Radicals Used to Make Change. Then Social Media Happened

Radicals Used to Make Change. Then Social Media Happened
By Simon Schama
Feb. 12, 2022

Review:
THE QUIET BEFORE
On the Unexpected Origins of Radical Ideas
By Gal Beckerman

Its title notwithstanding, “The Quiet Before” crackles with noise: Chartist orators whipping up support for suffrage in early-Victorian Britain; competing Futurist manifesto-shouters in a Florence theater in 1913, the evening concluding with a light bulb smashing against the side of Filippo Marinetti’s face “as he tried to read out a political statement”; white supremacists chanting “Jews will not replace us” in Charlottesville in August 2017. But Gal Beckerman’s elegantly argued and exuberantly narrated book also features quieter groups whose conversations, he demonstrates, eat away at the underpinnings of established authority: micro-commonwealths of letter-writing scientific observers in the 17th century; a West African newspaper in the 1930s constituted almost entirely from readers’ contributions; Deadheads dialing in to an early chat group lodged on a VAX computer in mid-1980s California. Great sea changes in politics and culture, Beckerman claims, would never have happened but for the creation of these kinds of collaborative communities operating under the radar of establishment scrutiny.

The idea that webs of allegiance, bonded by the conviction that one day their minority will become a majority, have brought about epochal change is not a new insight. Studies of the “Republic of Letters,” populated by enemies of religious and state absolutism in the late 17th century, go back at least to Paul Hazard’s “The Crisis of the European Mind,” and Franco Venturi’s 1960 “Roots of Revolution” mapped the perfervid world of 19th-century Russian populists. Robert Darnton, acknowledged by Beckerman, has done a lifetime’s brilliant work on the sociability of prerevolutionary French writers. More recently, the power of “horizontal” networks to disrupt “vertical” hierarchies is the core of Niall Ferguson’s excellent “The Square and the Tower.” What gives Beckerman’s book its appealing freshness is his focus on the vehicles of communication themselves: the letter chains of the 17th century (though, oddly, not the arguably more decisive circulation of printed texts); mass petitioning in 19th-century Britain; the manifesto fetish of the modernist avant-gardes; and, in a particularly gripping chapter, the underground samizdat The Chronicle of Current Events in the late-1960s Soviet Union. Informed by our obsession with social media, Beckerman’s book is a lot more than a trip through the genealogy of Twitter and Facebook.

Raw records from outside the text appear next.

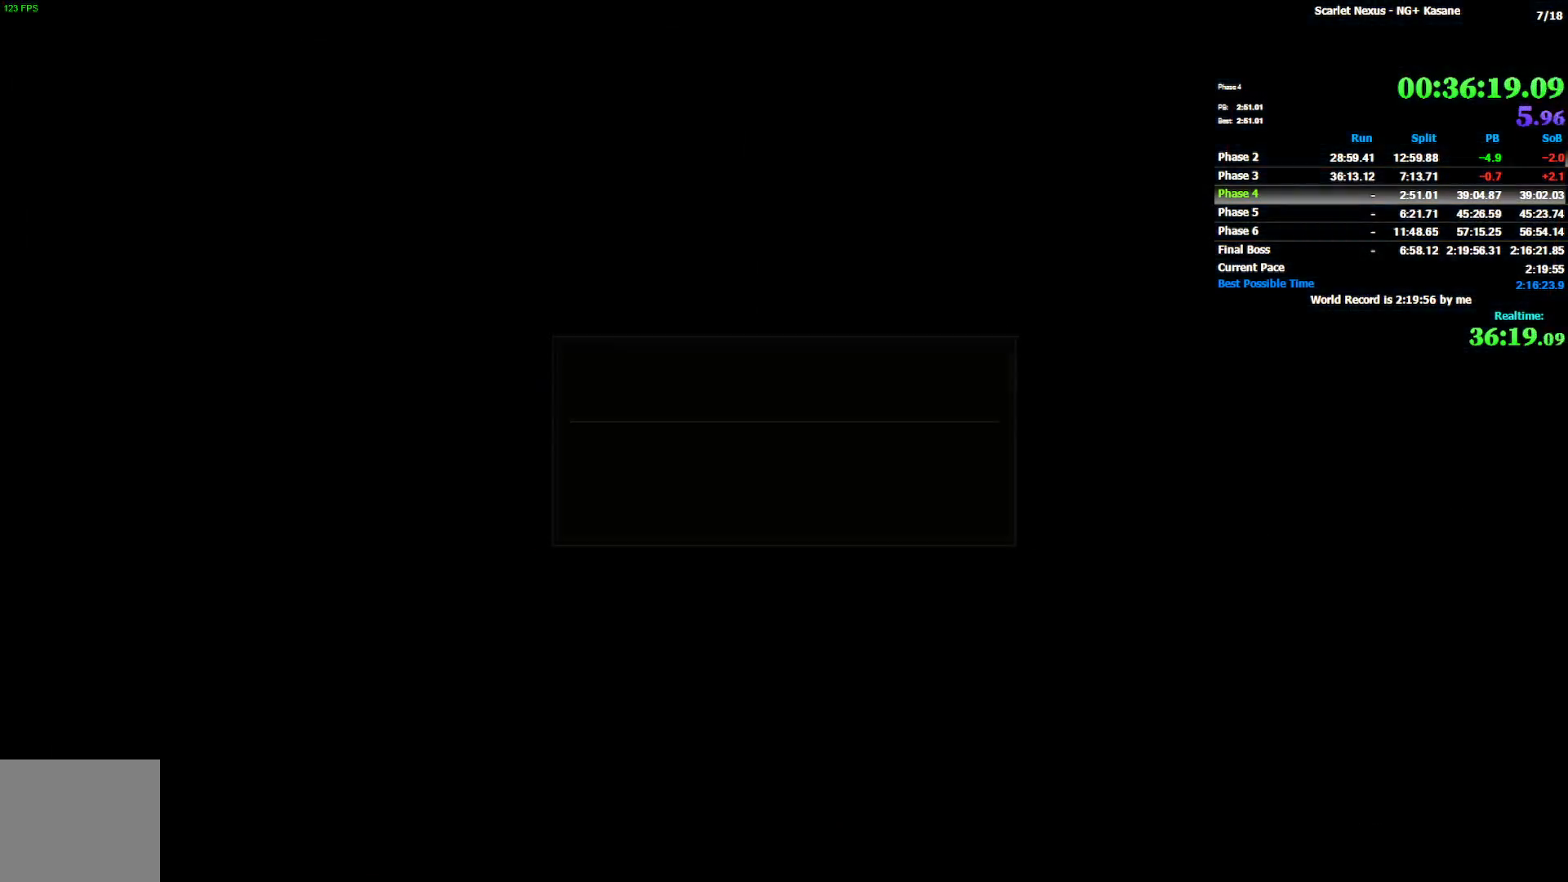
{"buttons": [], "left_stick": "up", "right_stick": "center", "events": [[317, "left_stick", "up"]]}
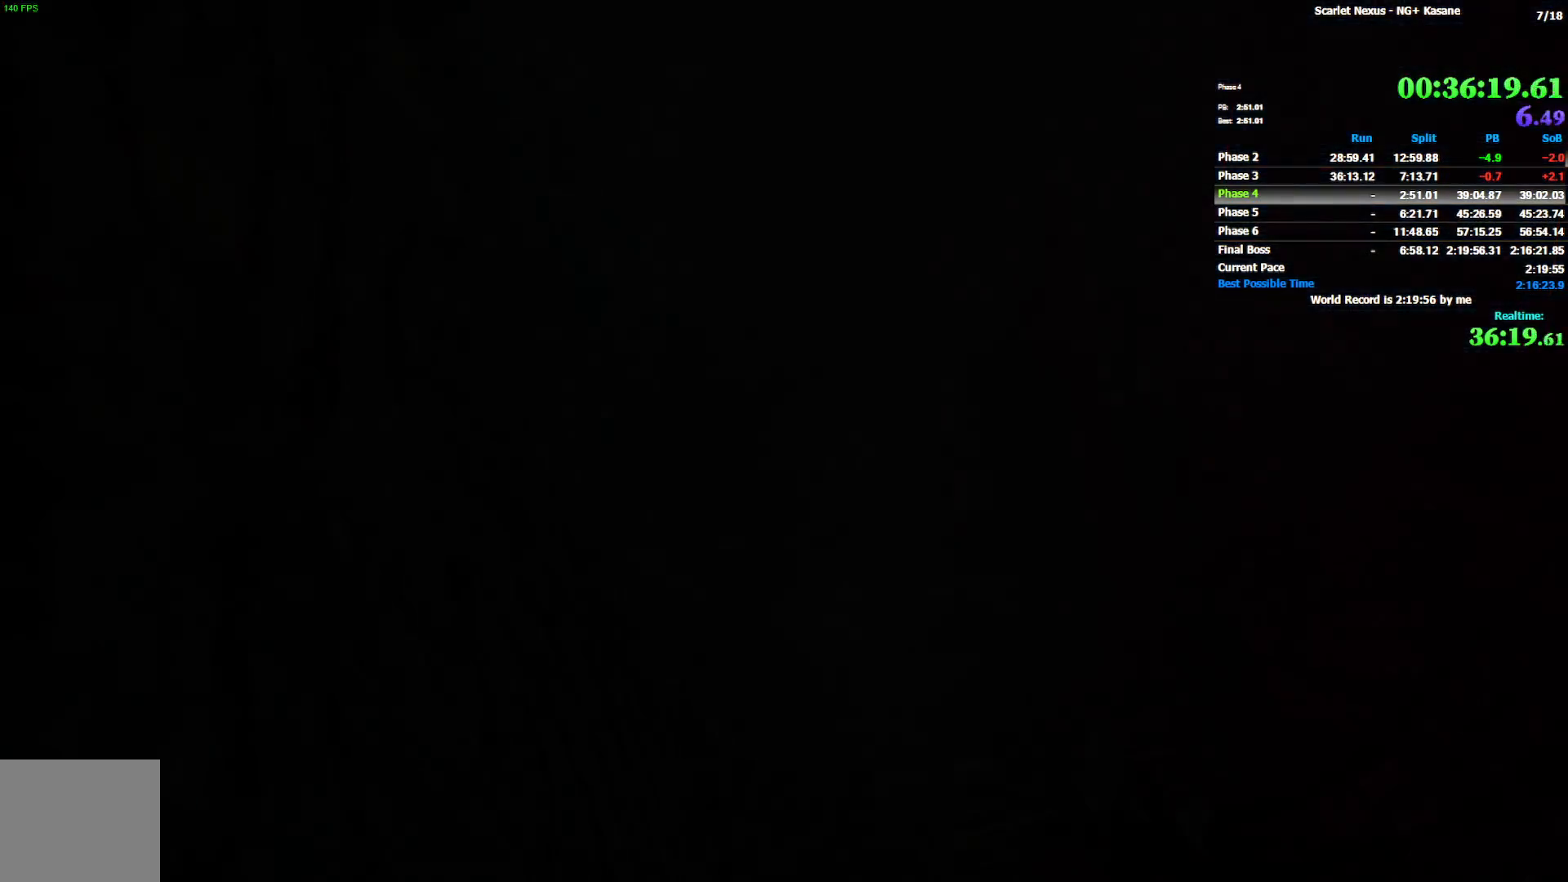
{"buttons": [], "left_stick": "up", "right_stick": "center", "events": []}
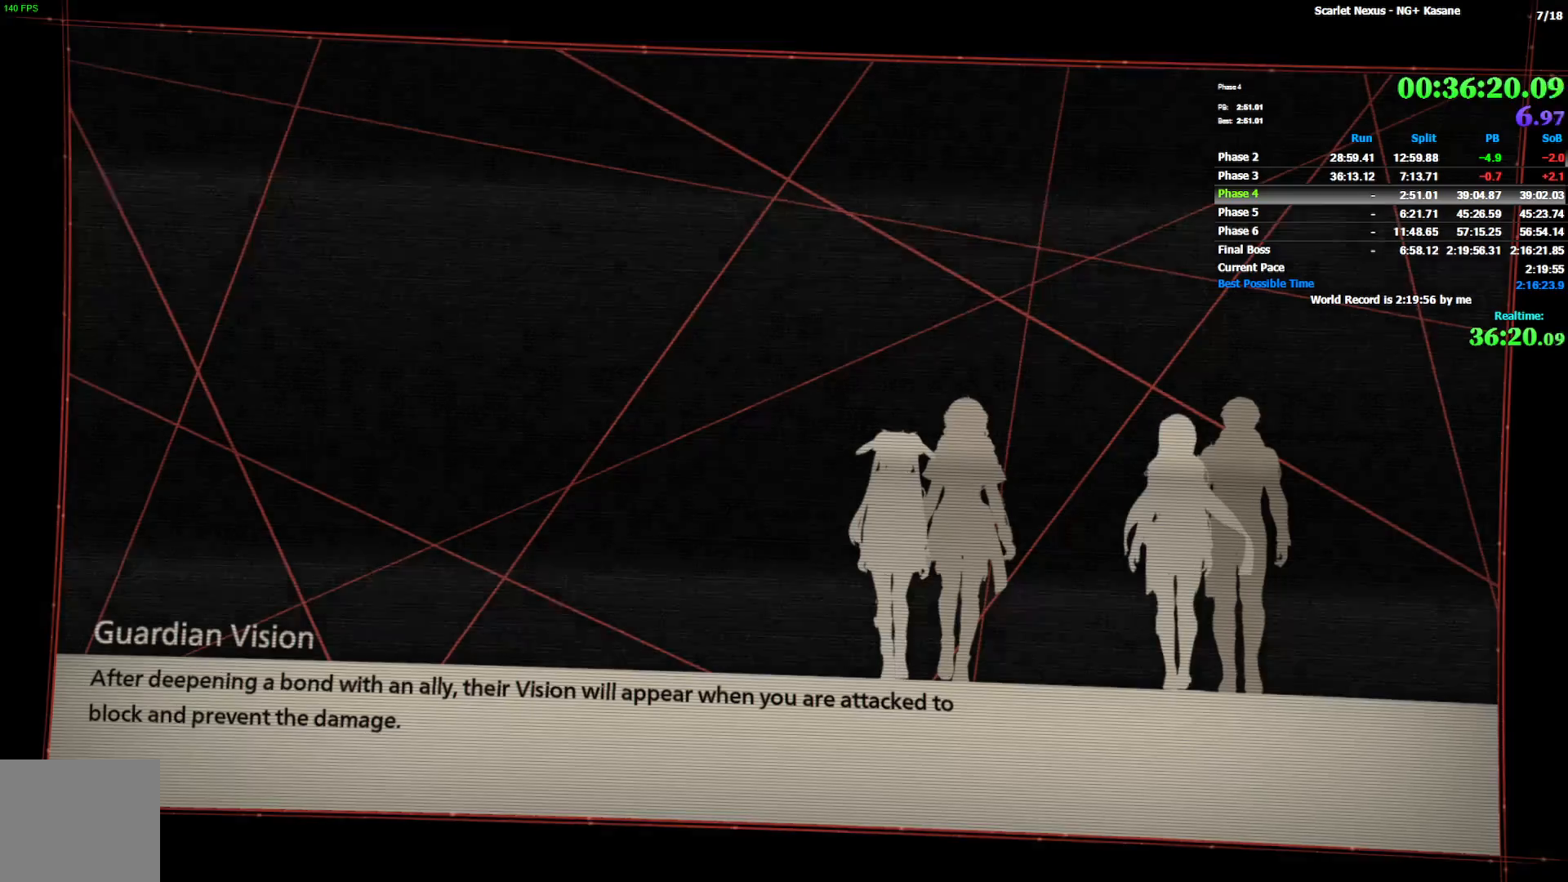
{"buttons": [], "left_stick": "center", "right_stick": "center", "events": [[283, "left_stick", "center"]]}
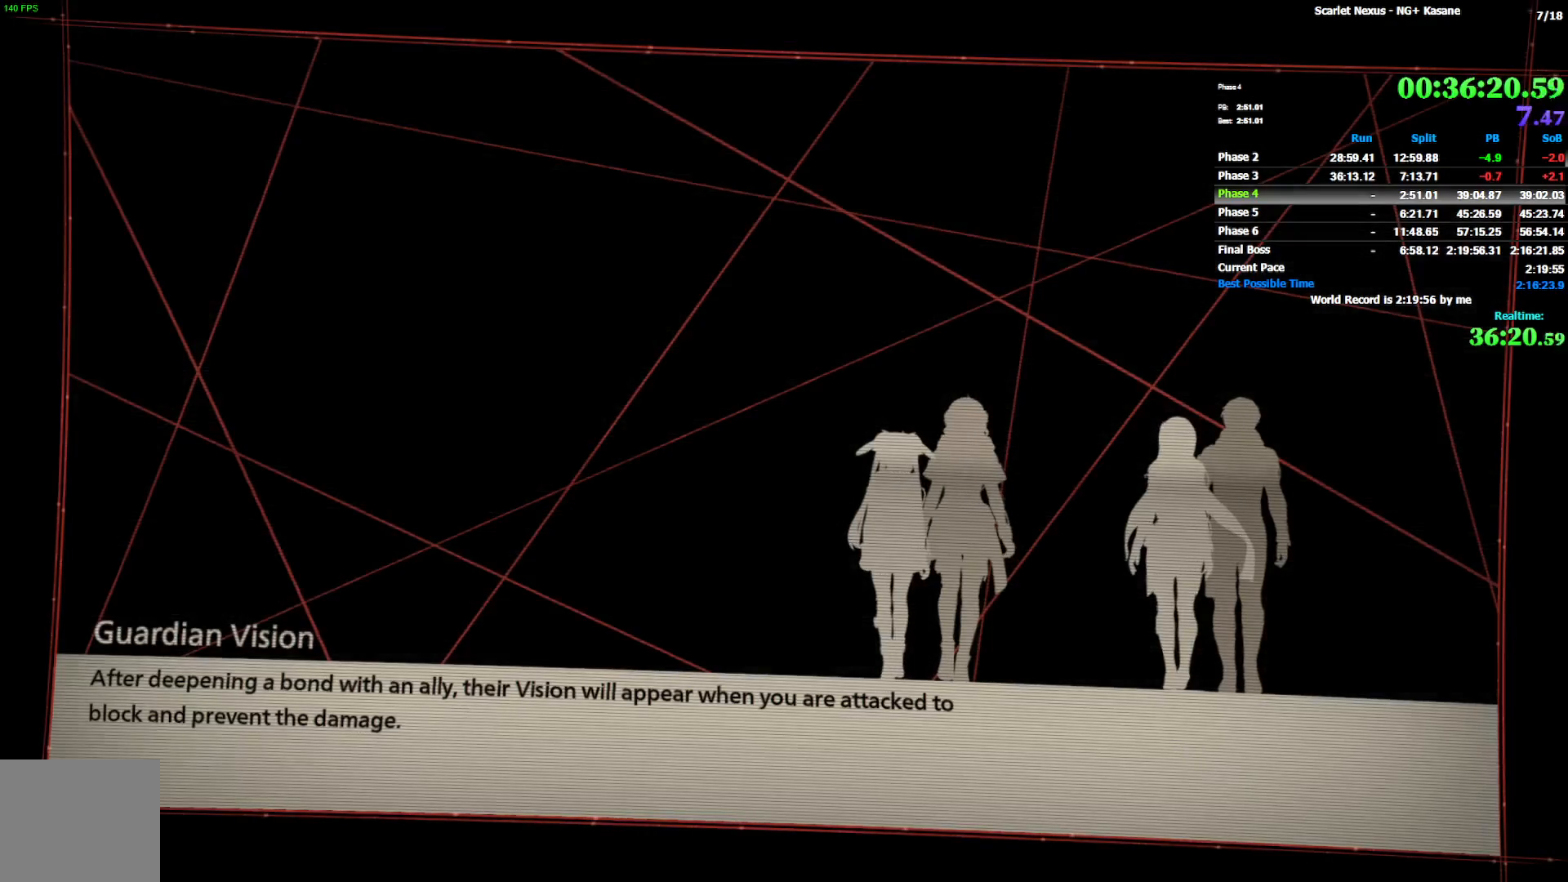
{"buttons": ["START"], "left_stick": "center", "right_stick": "center", "events": [[300, "START", "down"], [433, "START", "up"], [483, "START", "down"]]}
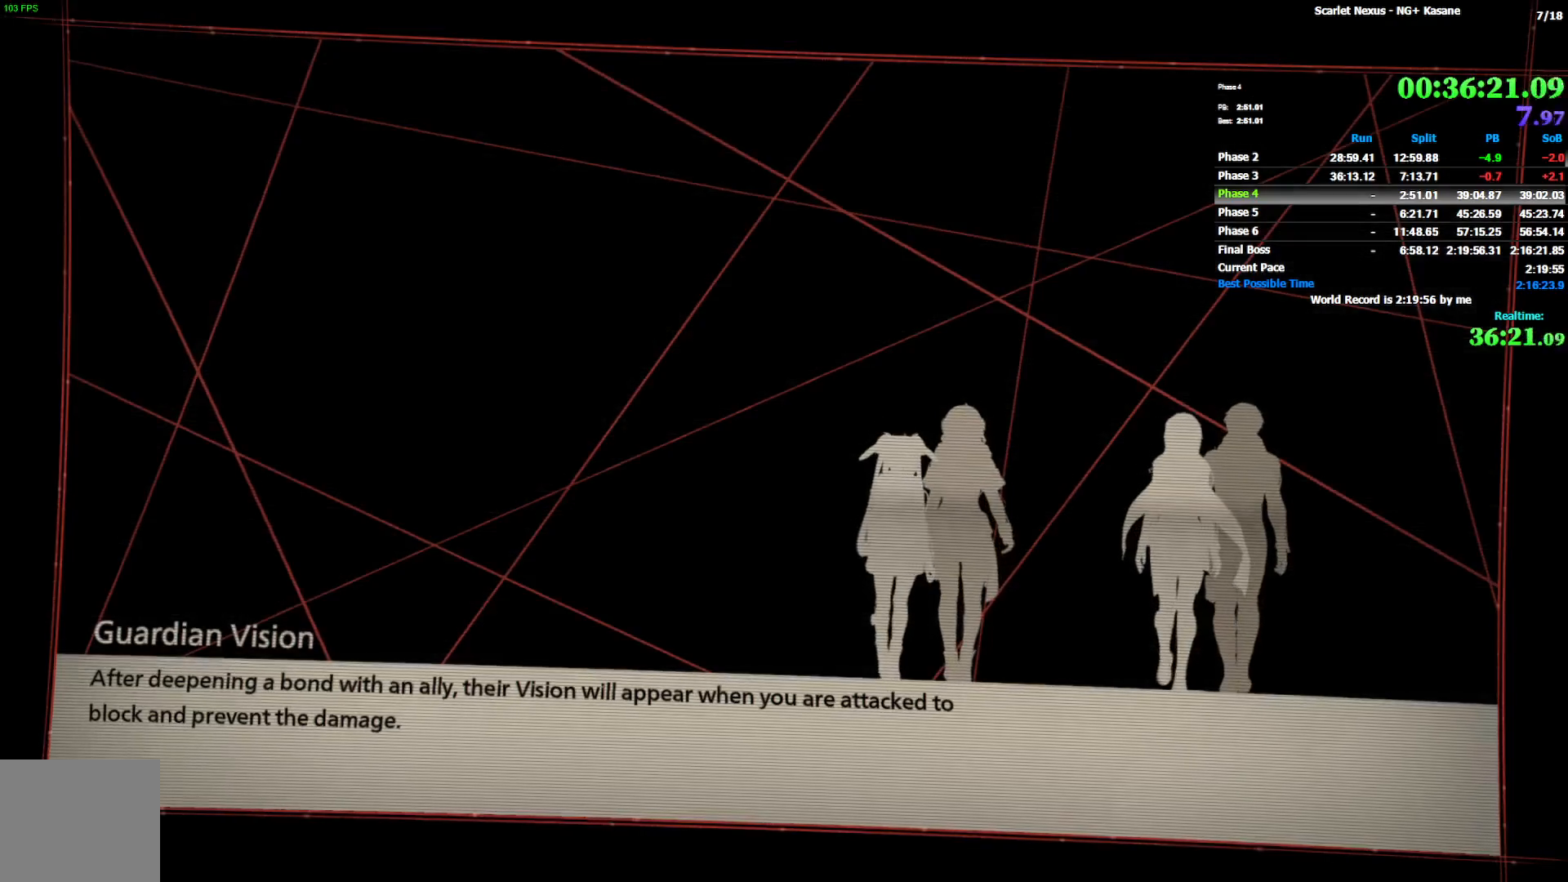
{"buttons": [], "left_stick": "center", "right_stick": "center", "events": [[67, "START", "up"], [133, "START", "down"], [200, "START", "up"], [283, "START", "down"], [350, "START", "up"]]}
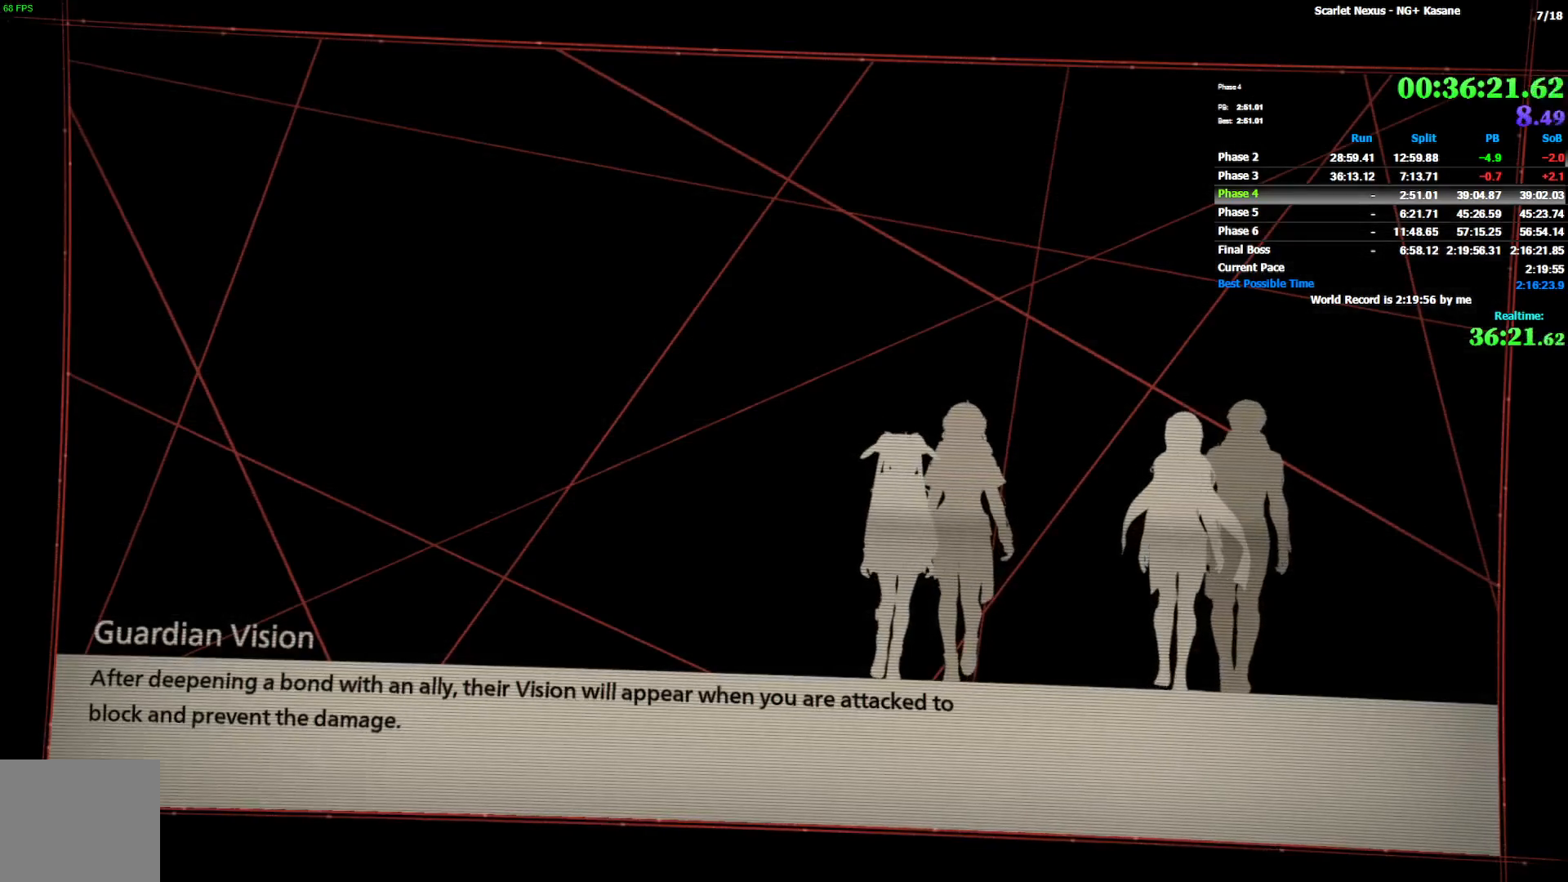
{"buttons": [], "left_stick": "center", "right_stick": "center", "events": []}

This is not least because his episodes are humanized by vivid biographical vignettes of the founders, each framed at a critical moment in their outreach to the potentially like-minded. Some of their efforts are winningly, naïvely ambitious, as when the natural philosopher Nicolas-Claude Fabri de Peiresc recruits a chain of experimental collaborators, scattered in locations as far apart as Syria and Quebec, to observe, on the same night, the phases of lunar eclipse, thus helping him to establish longitude; or when Natalya Gorbanevskaya, of The Chronicle of Current Events, blows the oxygen of reported truth into the fog of official lies; or when Wael Ghonim, a marketing director for Google, horrified by the savage police murder of a computer programmer, founds the “We Are All Khaled Said” web page, bringing hundreds of thousands of followers into indignant and then insurrectionary connection.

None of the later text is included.